BP Gets into Eagle Ford Shale

Yesterday BP announced a 50/50 joint venture deal with privately held Lewis Energy of San Antonio, TX to explore Lewis' 80,000 acres in the Eagle Ford Shale in southwest Texas.  Lewis currently operates one rig in the play and may add another one.  Details are a little murky at this point as to who will be the operator and the value of the deal, which I've seen range from $160 million (WSJ) to $200 million (Reuters UK) for the 50%, which implies a valuation of $4,000 to $5,000 per acre. 

I think we will see a few more of these types of deals between smaller independents and major integrated energy companies in the various shale plays of North America.  The question is whether the joint venture or the corporate acquisition (i.e. Exxon/XTO) will be the preferred deal type.  I'm guessing the former, but we'll see.

The announcement came as part of BP's larger discussion of corporate strategy.  In reviewing the document, I'm struck by a few things. First, the supermajor integrated energy companies are wildly complex beasts.  It seems simple enough when thinking upstream-midstream-downstream, but the devil is in the proverbial details.  Presenting the big picture strategy makes you think of the depth of these companies. 

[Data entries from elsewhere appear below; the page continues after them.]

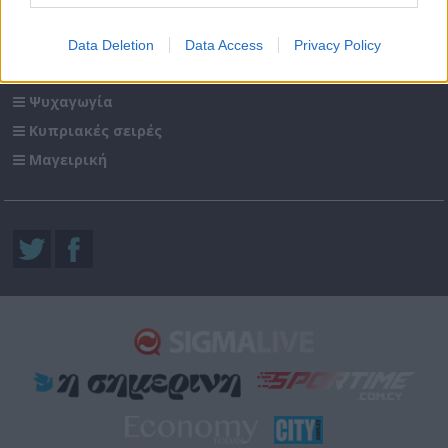
Sigma Τηλεόραση
Data Deletion
Data Access
Privacy Policy
Ενημέρωση
Ψυχαγωγία
Κυπριακές σειρές
Μαγειρική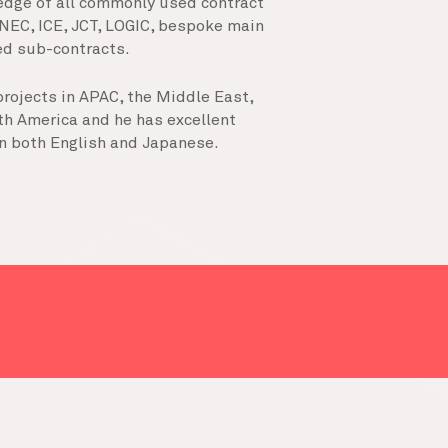
edge of all commonly used contract
 NEC, ICE, JCT, LOGIC, bespoke main
ted sub-contracts.
rojects in APAC, the Middle East,
th America and he has excellent
n both English and Japanese.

Second, while the Eagle Ford deal was not the big news of the day, it stuck out to me as being the piece that didn't really fit in with the rest of the upstream puzzle.  Companies like BP depend on large fields and mega projects.  Just look at some of the projects in our backyard (the Gulf of Mexico):  Horn Mountain, Mars, Mad Dog, Na Kika, Atlantis.  These are huge wells with billions of dollars of capital invested.  Compare that to developing hundreds of onshore natural gas wells in Texas and Louisiana.  We think these wells are expensive, but $7-9 million is a rounding error for a company like BP.  This kind of "whack-a-mole" development is a different discipline for a big company.  In its strategy presentation, BP points to "low cost 'factory' production" as its way of achieving scale in a shale play, but what if it turns out to be more hunt and peck like Arthur Berman suggests?  It will be interesting to see how they perform against the natural gas independents.

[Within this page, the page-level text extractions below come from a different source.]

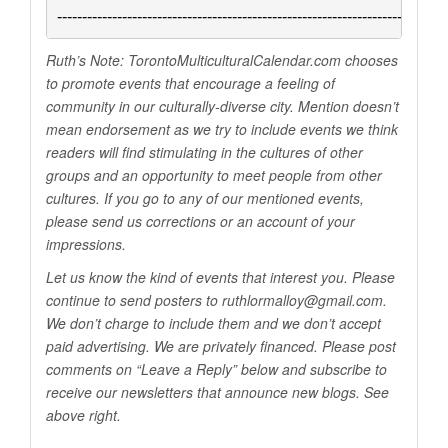
------------------------------------------------------------------------------
Ruth’s Note:
TorontoMulticulturalCalendar.com
chooses
to promote events that encourage a feeling of
community in our culturally-diverse city. Mention doesn’t
mean endorsement as we try to include events we think
readers will find stimulating in the cultures of other
groups and an opportunity to meet people from other
cultures. If you go to any of our mentioned events,
please send us corrections or an account of your
impressions.
Let us know the kind of events that interest you. Please
continue to send posters to ruthlormalloy@
gmail.com
.
We don’t charge to include them and we don’t accept
paid advertising. We are privately financed. Please post
comments on “Leave a Reply” below and subscribe to
receive our newsletters that announce new blogs. See
above right.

Third, in reviewing BP's strategy, you realize how important alternative energy will be for supermajors going forward.  Being somewhat cynical, I've dismissed the TV commercials for Exxon and BP as make-nice P.R., but these are energy companies with a very long term time horizon, not just oil and gas companies.  If all they do is produce hydrocarbons, they will severely limit themselves in the future and end up like the dinosaurs from which they now extract oil. 

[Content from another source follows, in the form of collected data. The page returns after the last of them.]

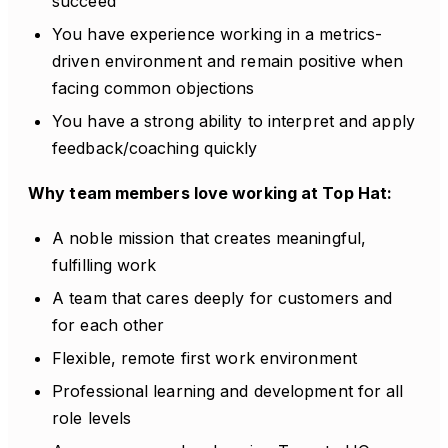
succeed
You have experience working in a metrics-
driven environment and remain positive when
facing common objections
You have a strong ability to interpret and apply
feedback/coaching quickly
Why team members love working at Top Hat:
A noble mission that creates meaningful,
fulfilling work
A team that cares deeply for customers and
for each other
Flexible, remote first work environment
Professional learning and development for all
role levels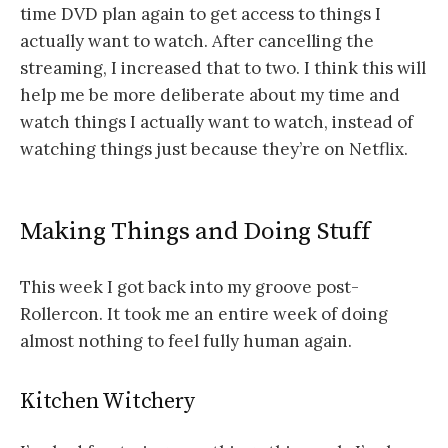
time DVD plan again to get access to things I
actually want to watch. After cancelling the
streaming, I increased that to two. I think this will
help me be more deliberate about my time and
watch things I actually want to watch, instead of
watching things just because they’re on Netflix.
Making Things and Doing Stuff
This week I got back into my groove post-
Rollercon. It took me an entire week of doing
almost nothing to feel fully human again.
Kitchen Witchery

Right now it seems as though the alternative energy push has been more about P.R. than progress, but I am starting to believe that these companies realize the importance of investing real R&D funds in finding/creating new energy sources.  I'm interested to see where the real alternative energy innovation originates.  Will it be places like Silicon Valley, where the Bloom Energy fuel cell has been attracting fawning media attention, or the supermajor energy companies, which seem to be producing more slick TV commercials that fully developed alternative energy products?